- **Brief**
Omit every picture while repeating the entries exactly.
• • • • • • •
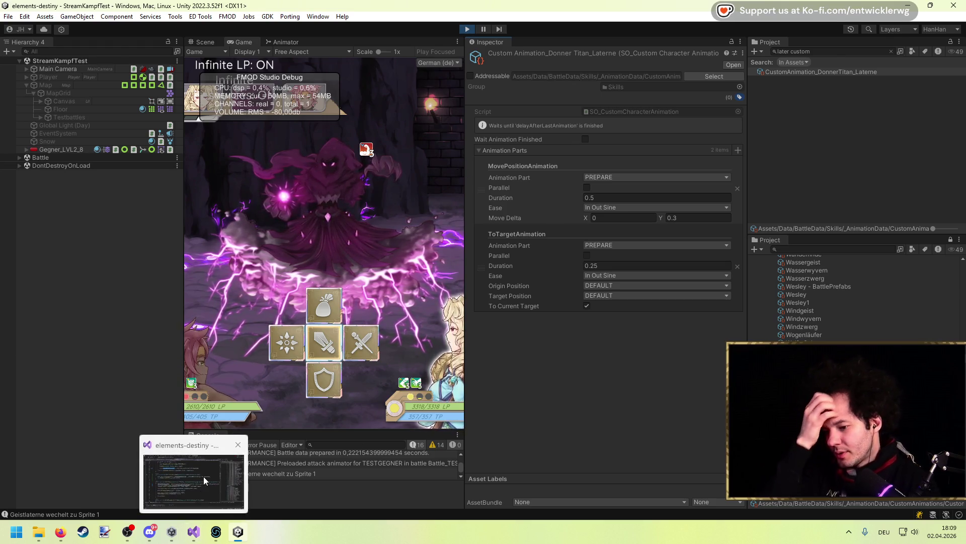
Step: Glance at the code in Visual Studio, then reveal the animation asset in its Project folder
click(193, 533)
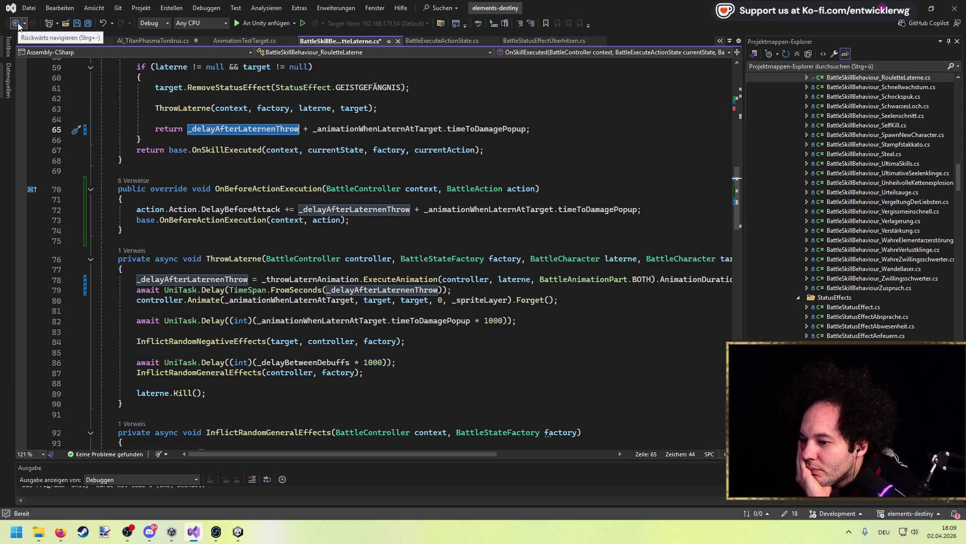
mouse_move(237, 532)
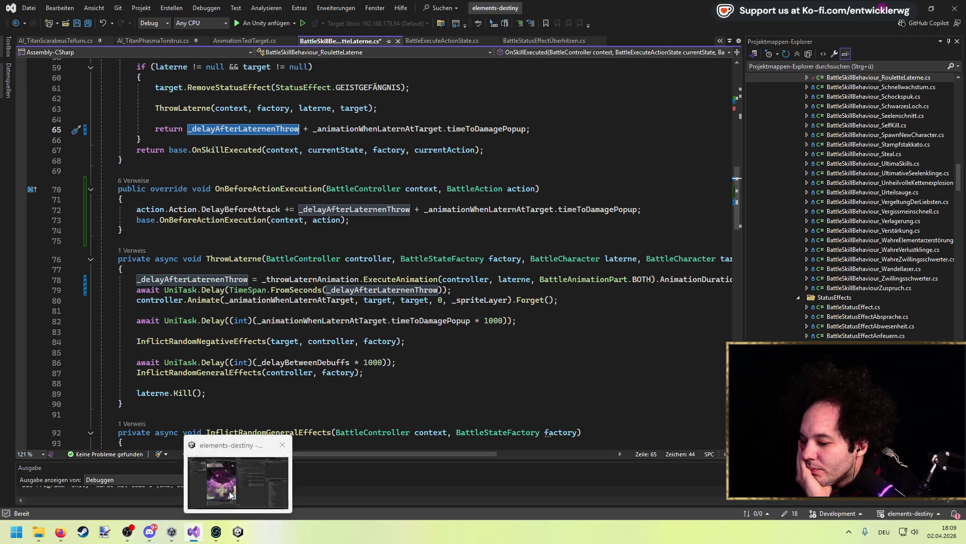
click(248, 454)
click(891, 51)
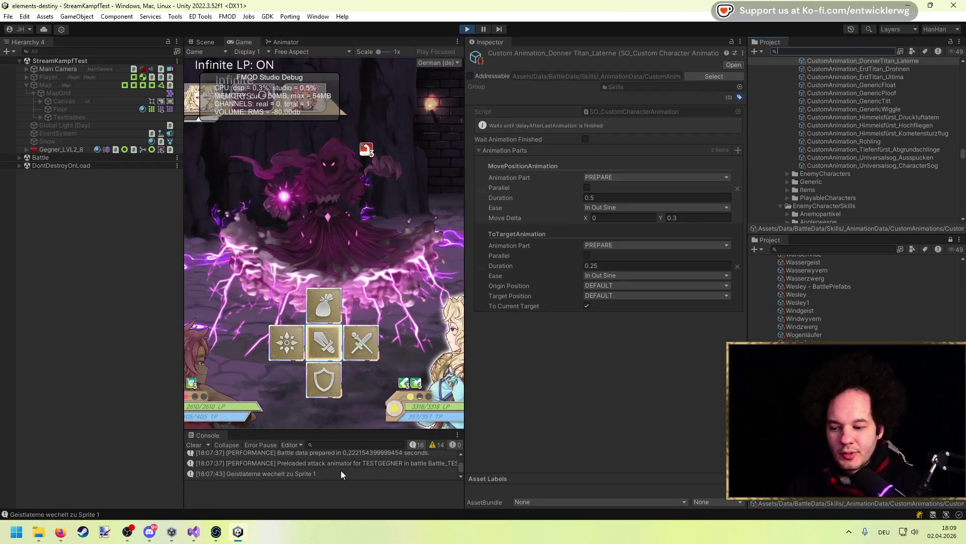
key(super+2)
• • • • • • •
- **Your response**
Step: Glance at the code in Visual Studio, then reveal the animation asset in its Project folder
click(193, 533)
mouse_move(237, 532)
click(248, 454)
click(891, 51)
key(super+2)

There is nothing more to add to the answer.